Mais quinze mois plus tard, le climat a changé. Les espoirs nés de l’alternance et de la découverte de nouveaux gisements gaziers et pétroliers ont laissé place à une forme d’impatience dans l’opinion publique, notamment chez les jeunes. Le contexte difficile – hérité du régime précédent – n’a pas aidé : dette cachée révélée, système éducatif chaotique, chômage massif, hôpitaux sous-dotés…

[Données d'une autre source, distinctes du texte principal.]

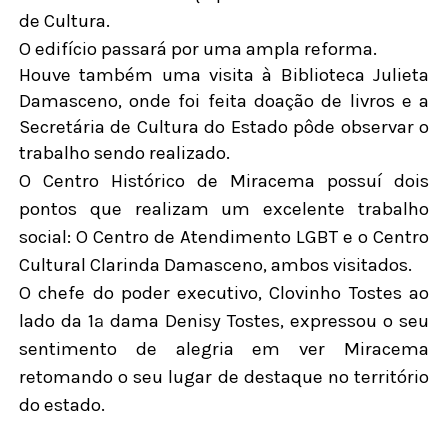
de Cultura.
O edifício passará por uma ampla reforma.
Houve também uma visita à Biblioteca Julieta
Damasceno, onde foi feita doação de livros e a
Secretária de Cultura do Estado pôde observar o
trabalho sendo realizado.
O Centro Histórico de Miracema possuí dois
pontos que realizam um excelente trabalho
social: O Centro de Atendimento LGBT e o Centro
Cultural Clarinda Damasceno, ambos visitados.
O chefe do poder executivo, Clovinho Tostes ao
lado da 1ª dama Denisy Tostes, expressou o seu
sentimento de alegria em ver Miracema
retomando o seu lugar de destaque no território
do estado.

L’un des gestes les plus marquants du nouveau pouvoir a été la révélation de l’ampleur de la dette cachée, en septembre dernier. Pour Mamadou Diouf, il s’agit là d’un acte fort, révélateur de la volonté du gouvernement de rompre avec les pratiques opaques du passé, mais aussi de sortir des logiques imposées par les bailleurs de fonds internationaux.
« Dévoiler la dette cachée, c’est aussi dénoncer les combines des institutions internationales et des pays donateurs qui, souvent, couvrent des pratiques illégales pour préserver leurs intérêts. »
Selon lui, cela fait partie intégrante du combat pour la transparence, même si les répercussions économiques à court terme peuvent être difficiles à gérer.
Mamadou Diouf ne nie pas les lenteurs dans la mise en œuvre des réformes promises. Mais il appelle à la nuance :
« Ils ne peuvent pas éternellement se retrancher derrière l’héritage du passé. Ils ont été élus pour apporter des solutions. Mais après quinze mois, on ne peut pas non plus les blâmer de ne pas avoir tout réglé. Ils sont encore dans une phase de recherche. »
Entre l’imaginaire politique mobilisateur de la rupture et la complexité du réel, les nouvelles autorités doivent maintenant faire leurs preuves, tout en restructurant les fondations d’un État en crise.
Crise politique ou recomposition stratégique ?
La récente déclaration d’Ousmane Sonko – « Je suis le chef de la majorité, je ne quitterai jamais ce poste » – a déclenché une onde de choc politique. Cette charge directe contre le président Diomaye Faye a ravivé les doutes sur la cohésion du pouvoir exécutif. Mais pour Mamadou Diouf, cette tension doit être lue dans une perspective historique plus large : celle de la difficulté structurelle à faire cohabiter deux figures fortes dans un régime présidentialiste, dans un pays où les institutions peinent à garantir l’équilibre des pouvoirs.
Plus largement, l’historien voit dans cette séquence politique une manifestation du réveil panafricaniste qui traverse l’Afrique de l’Ouest, et notamment la jeunesse. Selon lui, le rapport du Sénégal à la France entre dans une phase de redéfinition, que les initiatives diplomatiques de Diomaye Faye et d’Ousmane Sonko incarnent clairement.
« Le récit de notre relation avec l’Hexagone ne peut plus être raconté uniquement du point de vue français. La rupture en cours est un mouvement vers une souveraineté réelle, sans pour autant rejeter toute coopération internationale. »
En cela, le Sénégal s’inscrit dans une dynamique plus large, aux côtés des pays de l’Alliance des États du Sahel (AES), qui entendent reprendre le contrôle de leurs récits, de leurs économies et de leurs trajectoires politiques.